Daí o nosso fascínio nacional com a figura do bode expiatório. Alguém que, independentemente de ser um santo ou um demónio, é forçado a aceitar responsabilidades maiores do que aquelas que lhe cabem realmente. Sim o político é corrupto, nepotista ou incompetente (entre outras coisas) mas quando a população não penaliza eleitoralmente tais comportamentos onde fica a admissão de fraca ética pública por parte da cidadania? O sistema judicial pode não funcionar e estar viciado mas, mais uma vez, onde está a sociedade civil a indignar-se e a agir de forma a penalizar os agentes que a controlam? A necessidade desse alguém que seja transformado num “devorador de pecados” tem um fundo de narcisismo profundo porque rejeita a responsabilidade pessoal e colectiva dos cidadãos naquilo que lhes ocorre. É uma afirmação de que o corpo social é “puro” e que se o purgarmos de alguns elementos maus tudo voltará ao normal. É gritar aos quatro ventos a nossa inocência pessoal. Podemos não ter prestado atenção durante quarenta anos ao que se passava na economia. Mas somos inocentes. Podemos ter continuado a votar sem o mínimo de exigências éticas. Mas somos inocentes. Podemos ter abandonado os nossos concidadãos à sua sorte quando os vimos serem devorados por um sistema económico e social perverso. Mas somos inocentes.

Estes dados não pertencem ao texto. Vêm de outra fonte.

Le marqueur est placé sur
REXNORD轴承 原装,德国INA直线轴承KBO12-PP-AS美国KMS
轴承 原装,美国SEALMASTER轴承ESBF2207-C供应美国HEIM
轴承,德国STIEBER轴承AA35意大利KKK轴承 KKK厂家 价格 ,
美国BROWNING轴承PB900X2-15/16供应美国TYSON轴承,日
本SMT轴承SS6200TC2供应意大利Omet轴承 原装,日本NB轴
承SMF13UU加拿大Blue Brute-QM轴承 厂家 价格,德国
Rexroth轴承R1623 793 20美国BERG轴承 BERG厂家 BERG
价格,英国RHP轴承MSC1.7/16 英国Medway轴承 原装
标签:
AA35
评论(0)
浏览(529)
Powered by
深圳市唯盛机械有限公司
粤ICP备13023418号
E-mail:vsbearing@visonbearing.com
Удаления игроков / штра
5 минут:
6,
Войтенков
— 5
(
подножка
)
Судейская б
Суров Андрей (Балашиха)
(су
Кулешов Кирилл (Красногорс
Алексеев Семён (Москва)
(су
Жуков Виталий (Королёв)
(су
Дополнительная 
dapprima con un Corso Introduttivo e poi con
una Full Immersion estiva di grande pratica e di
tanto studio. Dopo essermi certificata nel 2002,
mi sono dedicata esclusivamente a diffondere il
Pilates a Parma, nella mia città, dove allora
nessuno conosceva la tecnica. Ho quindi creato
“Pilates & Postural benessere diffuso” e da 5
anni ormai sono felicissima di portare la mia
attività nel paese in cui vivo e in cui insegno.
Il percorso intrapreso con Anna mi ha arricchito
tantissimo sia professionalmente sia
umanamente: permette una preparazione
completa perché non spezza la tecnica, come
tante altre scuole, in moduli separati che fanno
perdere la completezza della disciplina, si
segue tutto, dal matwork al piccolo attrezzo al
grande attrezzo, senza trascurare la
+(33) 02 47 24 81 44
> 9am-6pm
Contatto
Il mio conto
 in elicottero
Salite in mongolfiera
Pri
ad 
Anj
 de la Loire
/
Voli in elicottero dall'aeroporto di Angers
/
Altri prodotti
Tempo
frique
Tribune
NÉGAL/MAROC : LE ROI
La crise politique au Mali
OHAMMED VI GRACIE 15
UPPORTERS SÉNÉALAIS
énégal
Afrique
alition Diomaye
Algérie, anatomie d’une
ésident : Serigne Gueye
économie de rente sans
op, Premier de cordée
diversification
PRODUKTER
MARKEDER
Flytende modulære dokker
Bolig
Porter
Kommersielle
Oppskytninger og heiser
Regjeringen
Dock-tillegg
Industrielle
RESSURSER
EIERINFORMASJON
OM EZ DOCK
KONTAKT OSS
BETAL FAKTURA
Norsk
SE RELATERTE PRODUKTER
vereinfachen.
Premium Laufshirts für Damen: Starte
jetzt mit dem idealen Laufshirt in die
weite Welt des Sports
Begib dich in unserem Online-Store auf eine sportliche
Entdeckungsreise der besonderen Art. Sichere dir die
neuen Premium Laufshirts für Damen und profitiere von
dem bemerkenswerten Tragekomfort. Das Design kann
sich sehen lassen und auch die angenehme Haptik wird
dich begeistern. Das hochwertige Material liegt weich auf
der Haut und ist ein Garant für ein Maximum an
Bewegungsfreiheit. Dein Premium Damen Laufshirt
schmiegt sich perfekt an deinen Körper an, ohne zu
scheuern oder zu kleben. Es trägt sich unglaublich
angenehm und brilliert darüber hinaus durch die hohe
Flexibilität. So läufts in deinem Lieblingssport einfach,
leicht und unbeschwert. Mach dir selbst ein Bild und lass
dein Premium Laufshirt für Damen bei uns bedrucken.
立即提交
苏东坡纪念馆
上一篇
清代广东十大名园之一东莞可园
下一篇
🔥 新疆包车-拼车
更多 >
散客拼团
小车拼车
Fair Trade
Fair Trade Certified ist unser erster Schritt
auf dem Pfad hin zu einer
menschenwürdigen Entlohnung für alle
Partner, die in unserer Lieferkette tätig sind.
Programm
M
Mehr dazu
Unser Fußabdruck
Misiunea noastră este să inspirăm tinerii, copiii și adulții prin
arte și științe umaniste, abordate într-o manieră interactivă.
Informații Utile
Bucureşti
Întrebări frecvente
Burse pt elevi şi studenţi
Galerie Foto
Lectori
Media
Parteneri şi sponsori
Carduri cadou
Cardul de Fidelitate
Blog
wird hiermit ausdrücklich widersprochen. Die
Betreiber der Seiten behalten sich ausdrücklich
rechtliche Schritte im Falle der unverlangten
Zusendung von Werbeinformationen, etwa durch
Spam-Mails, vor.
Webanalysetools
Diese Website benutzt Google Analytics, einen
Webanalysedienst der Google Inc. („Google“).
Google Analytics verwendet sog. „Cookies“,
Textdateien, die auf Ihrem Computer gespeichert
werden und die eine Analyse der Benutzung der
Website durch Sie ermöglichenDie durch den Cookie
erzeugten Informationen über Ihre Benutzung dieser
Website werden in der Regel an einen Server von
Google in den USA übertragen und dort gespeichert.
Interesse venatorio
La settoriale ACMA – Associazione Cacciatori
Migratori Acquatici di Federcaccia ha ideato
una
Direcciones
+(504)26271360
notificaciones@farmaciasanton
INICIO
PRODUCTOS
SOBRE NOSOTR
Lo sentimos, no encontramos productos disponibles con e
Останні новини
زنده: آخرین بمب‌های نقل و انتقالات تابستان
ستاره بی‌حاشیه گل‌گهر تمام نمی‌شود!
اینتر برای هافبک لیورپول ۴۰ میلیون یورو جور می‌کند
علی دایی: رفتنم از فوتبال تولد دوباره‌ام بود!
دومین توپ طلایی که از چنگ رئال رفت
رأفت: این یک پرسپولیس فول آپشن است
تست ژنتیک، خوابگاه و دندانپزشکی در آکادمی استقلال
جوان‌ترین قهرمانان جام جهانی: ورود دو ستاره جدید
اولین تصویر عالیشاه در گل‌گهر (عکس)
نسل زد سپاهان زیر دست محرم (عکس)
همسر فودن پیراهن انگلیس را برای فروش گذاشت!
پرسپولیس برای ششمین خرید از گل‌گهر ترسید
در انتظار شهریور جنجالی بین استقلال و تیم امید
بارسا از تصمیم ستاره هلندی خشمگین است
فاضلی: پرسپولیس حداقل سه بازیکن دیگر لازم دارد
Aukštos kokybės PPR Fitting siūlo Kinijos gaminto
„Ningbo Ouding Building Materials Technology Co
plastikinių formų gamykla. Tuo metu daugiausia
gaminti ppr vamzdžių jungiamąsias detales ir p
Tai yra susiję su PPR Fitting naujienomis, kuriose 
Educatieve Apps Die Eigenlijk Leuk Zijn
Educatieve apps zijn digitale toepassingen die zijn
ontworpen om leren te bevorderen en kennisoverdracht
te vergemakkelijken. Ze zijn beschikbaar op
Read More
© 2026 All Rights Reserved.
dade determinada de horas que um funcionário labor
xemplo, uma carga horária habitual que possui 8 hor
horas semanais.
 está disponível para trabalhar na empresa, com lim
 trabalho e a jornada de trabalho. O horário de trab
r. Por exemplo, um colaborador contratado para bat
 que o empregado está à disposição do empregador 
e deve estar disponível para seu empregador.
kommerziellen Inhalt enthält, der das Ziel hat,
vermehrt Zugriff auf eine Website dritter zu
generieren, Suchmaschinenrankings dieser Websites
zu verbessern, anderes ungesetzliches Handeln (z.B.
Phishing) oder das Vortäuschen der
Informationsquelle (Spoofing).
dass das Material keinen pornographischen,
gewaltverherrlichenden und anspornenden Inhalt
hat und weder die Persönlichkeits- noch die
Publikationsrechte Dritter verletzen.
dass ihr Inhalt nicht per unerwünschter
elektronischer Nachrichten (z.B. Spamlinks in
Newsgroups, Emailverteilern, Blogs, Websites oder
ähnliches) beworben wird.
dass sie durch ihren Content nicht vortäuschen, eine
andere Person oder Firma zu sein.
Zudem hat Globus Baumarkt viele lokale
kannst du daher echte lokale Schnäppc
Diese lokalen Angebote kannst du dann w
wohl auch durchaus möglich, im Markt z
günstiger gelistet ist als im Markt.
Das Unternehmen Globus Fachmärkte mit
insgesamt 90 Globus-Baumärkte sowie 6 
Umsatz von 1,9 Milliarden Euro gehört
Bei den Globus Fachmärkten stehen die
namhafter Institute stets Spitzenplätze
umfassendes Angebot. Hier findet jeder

"Purificando" o corpo social.

“Purificando” o corpo social.

O egocentrismo de tal posição torna-se ainda mais gritante quando o pânico se junta à mistura. Quando o inevitável peso de tanta “inocência” começa a afundar uma sociedade complexa começam os pedidos de “justiça” histéricos. Mas não é justiça que verdadeiramente querem. A punição de quem falhou, de quem violou a lei, de quem teve uma ética pública duvidosa é secundária e completamente insuficiente para cumprir o verdadeiro objectivo das “massas inocentes”. O que realmente procuram é a absolvição. A afirmação social que todos os males emanaram daqueles condenados e que todos os outros estão livres de qualquer mácula. A conclusão deste triste ciclo (repetido tantas, tantas, tantas vezes) é a perda do conceito de justiça. Seja ela inflexível ou tolerante tal ideia não tem lugar neste universo mental. E talvez seja essa a verdadeira tragédia. Que a única coisa requerida para apaziguar as consciências seja o sangue de meia dúzia de “pecadores”, caídos dos seus pedestais – aqueles cuja posição permanece intacta continuarão a ser adorados como deuses vivos. Que na pressa, no calor do momento, de se criarem as “listas de proscritos” para afixar no fórum se falhe mesmo em punir toda a culpa, em admitir todas as falhas. Os casos mais gritantes serão talvez eliminados mas as raízes que os permitiram jamais serão arrancadas. Serão as sementes da próxima geração de perversidades que permanecerão intactas enquanto a nossa obsessão for apenas queimar bodes expiatórios na praça pública.

“Não se é menos culpado não fazendo o que se deve fazer do que fazendo o que não se deve fazer”César Marco Aurélio Antonino Augusto.